Still, what is financial wellness and why should you include it in your wellness plan? Financial wellness refers to a sense of comfort in one’s ability to meet financial obligations and handle emergencies that might arise. It relates to an awareness of how to manage one’s money to achieve desired outcomes, like a new car or that Caribbean cruise you’ve always wanted to take.
For your employees, financial wellness means that they can come to work and not worry about how they’ll keep their bills paid or how they’ll save for retirement. In the February 2016 “The Value of Employees’ Financial Wellness” report from Prudential and CFO Research Services, 82 percent of finance executives believed that financial security among their employees would benefit their companies and 78 percent agreed that employers should consider providing financial wellness benefits to their employees during working years. If your people are your greatest resource, then your investment in their well-being will have a positive impact on your company’s growth.

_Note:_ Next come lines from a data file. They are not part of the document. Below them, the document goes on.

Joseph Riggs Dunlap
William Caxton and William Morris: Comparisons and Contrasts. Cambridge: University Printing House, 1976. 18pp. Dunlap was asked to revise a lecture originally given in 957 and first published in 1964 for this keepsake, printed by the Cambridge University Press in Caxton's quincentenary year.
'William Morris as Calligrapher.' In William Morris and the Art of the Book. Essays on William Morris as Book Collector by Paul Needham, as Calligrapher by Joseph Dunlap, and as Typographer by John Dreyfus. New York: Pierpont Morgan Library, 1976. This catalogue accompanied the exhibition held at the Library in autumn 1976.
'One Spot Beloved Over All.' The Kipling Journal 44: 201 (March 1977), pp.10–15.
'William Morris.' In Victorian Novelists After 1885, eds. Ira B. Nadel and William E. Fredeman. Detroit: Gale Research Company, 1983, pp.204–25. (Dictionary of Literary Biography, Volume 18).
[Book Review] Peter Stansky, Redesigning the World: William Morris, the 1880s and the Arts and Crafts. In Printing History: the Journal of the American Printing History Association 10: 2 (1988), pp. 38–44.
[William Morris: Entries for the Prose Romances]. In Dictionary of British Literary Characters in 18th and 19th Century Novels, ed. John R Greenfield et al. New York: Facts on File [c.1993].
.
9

Through coaching and online tools that allow employees to track their expenses and spending habits, your employees can take control of their finances. In a 2015 American Psychological Association (APA) survey, nearly one in five Americans had considered skipping or completely forgoed doctor appointments because of financial concerns and 72 percent of Americans said they’d felt stressed about money at least once during that month. Employees worrying about money are more likely to call off from work or to work on their personal financial matters while at work, cutting into their work time and affecting their concentration.
Providing employees with more options to get control of their finances can also lower the level of stress in the workplace. For example, employees who know that they can trade-in vacation days for cash or get student loan repayment assistance will have fewer financial stressors in their lives. Through a combination of 1-on-1 coaching, personal financial management and financial wellness incentives, you can help to improve your employees’ experience at work and off the clock. This will benefit your company in fewer absences and sick days and better productivity from your team, and that is why you need to incorporate financial wellness into your overall wellness initiatives.